Conflicts of Interest

The authors declare no conflicts of interest.

References

[1] Sullivan, P.R., Wolfson, A.B., Leckey, R.D. and Burke, J.L. (2000) Diagnostic of Acute Thoracic Aortic Dissection in the Emergency Department. The American Journal of Emergency Medicine, 18, 46-50.
[2] Leseche, G., Alsac, J.M. and Castier, Y. (2008) Rupture aigue Post-Raumatique de l’isthme aortique. Journal de Chirurgie, 145, 115-121.
https://doi.org/10.1016/S0021-7697(08)73719-0
[3] Tasu, J.P., Kuhi, E., Rocher, L., Miquet, A., Kuoch, V. and Blery, M. (2002) Lésions traumatiques de l’aorte thoracique: Aspect sémiologiques et conduite à tenir. Feuillet de Radiologie, 42, 19-21.
[4] Kodali, S., Jamieson, W.R.E., Leia-Stephens, M., Miyagishima, R.T., Janusz, M.T. and Tyers, G.F.O. (1991) Traumatic Rupture of the Thoracic Aorta. A 20 Year Review: 1969-1989. Circulation, 84, 40-46.
[5] Cowley, R.A., Turney, S.Z., Hankins, J.R., Rodriguez, A., Attar, S. and Shankar, B.S. (1990) Rupture of Thoracic Aorta Caused by Blunt Trauma. A Fifteen-Year Experience. The Journal of Thoracic and Cardiovascular Surgery, 100, 652-661.
[6] Fabian, C., Richardson, J.D., Croce, M.A., et al. (1997) Prospective Study of Blunt Aortic Injury: Multicenter Trial of the American Association for the Surgery of Trauma. The Journal of Trauma: Injury, Infection, and Critical Care, 42, 374-383.
https://doi.org/10.1097/00005373-199703000-00003
[7] Freczko, J.D., Lynch, L., Pless, J.E., Clarek, M.A., Mcclain, J. and Hawley, D.A. (1992) An Autopsy Case Review of 142 Non Penetrating (Blunt) Injuries of the Aorta.
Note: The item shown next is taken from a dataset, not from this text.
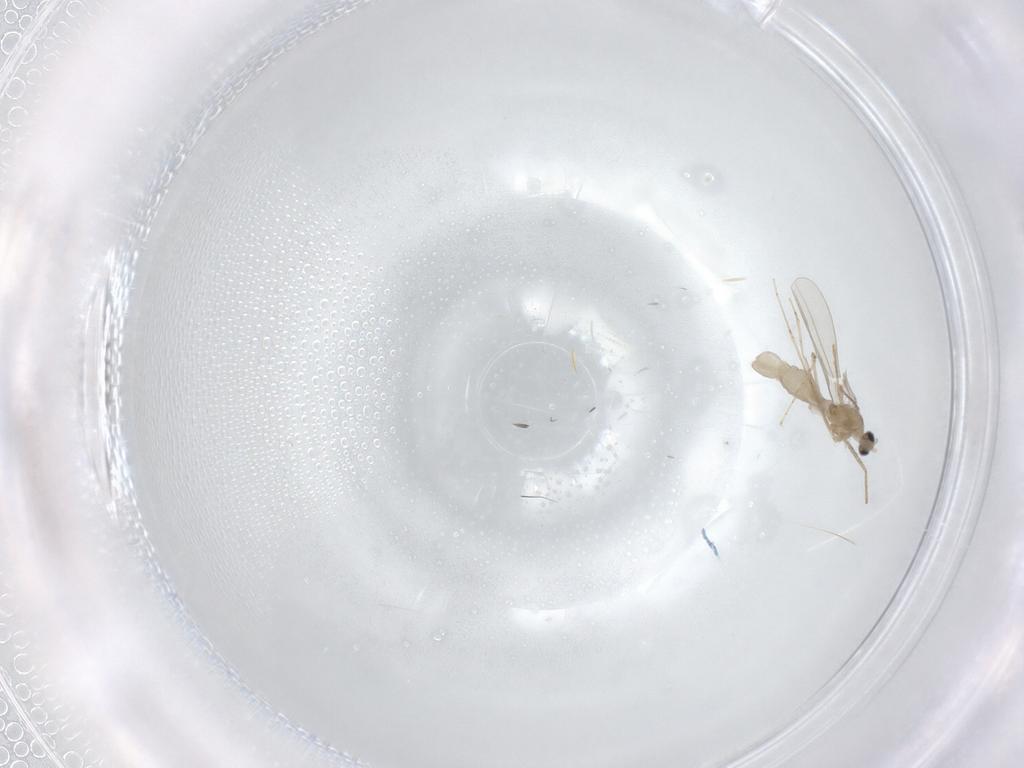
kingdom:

The Journal of Trauma: Injury, Infection, and Critical Care, 33, 846-849.
https://doi.org/10.1097/00005373-199212000-00009
[8] Von Oppeli, U.O., Dune, T.T., De Groot, M.K. and Zilla, P. (1994) Traumatic Aortic Rupture: Twenty-Year Metanalysis of Mortility and Risk of Paraplegia. The Annals of Thoracic Surgery, 58, 585-593.
https://doi.org/10.1016/0003-4975(94)92270-5
[9] Richens, D., Fiel, M., Neale, M. and Oakley, C. (2002) The Mechanism of Injury in Blunt Traumatic Rupture of the Aorta. European Journal of Cardio-Thoracic Surgery, 21, 288-293.
https://doi.org/10.1016/S1010-7940(01)01095-8
[10] Blackmore, C.C., Zweibel, A. and Mann, F.A. (2000) Determining Risk of Traumatic Aortic Injury: How to Optimize Imaging Strategy. American Journal of Radiology, 174, 343-347.

Copyright © 2024 by authors and Scientific Research Publishing Inc.

Creative Commons License

This work and the related PDF file are licensed under a Creative Commons Attribution 4.0 International License.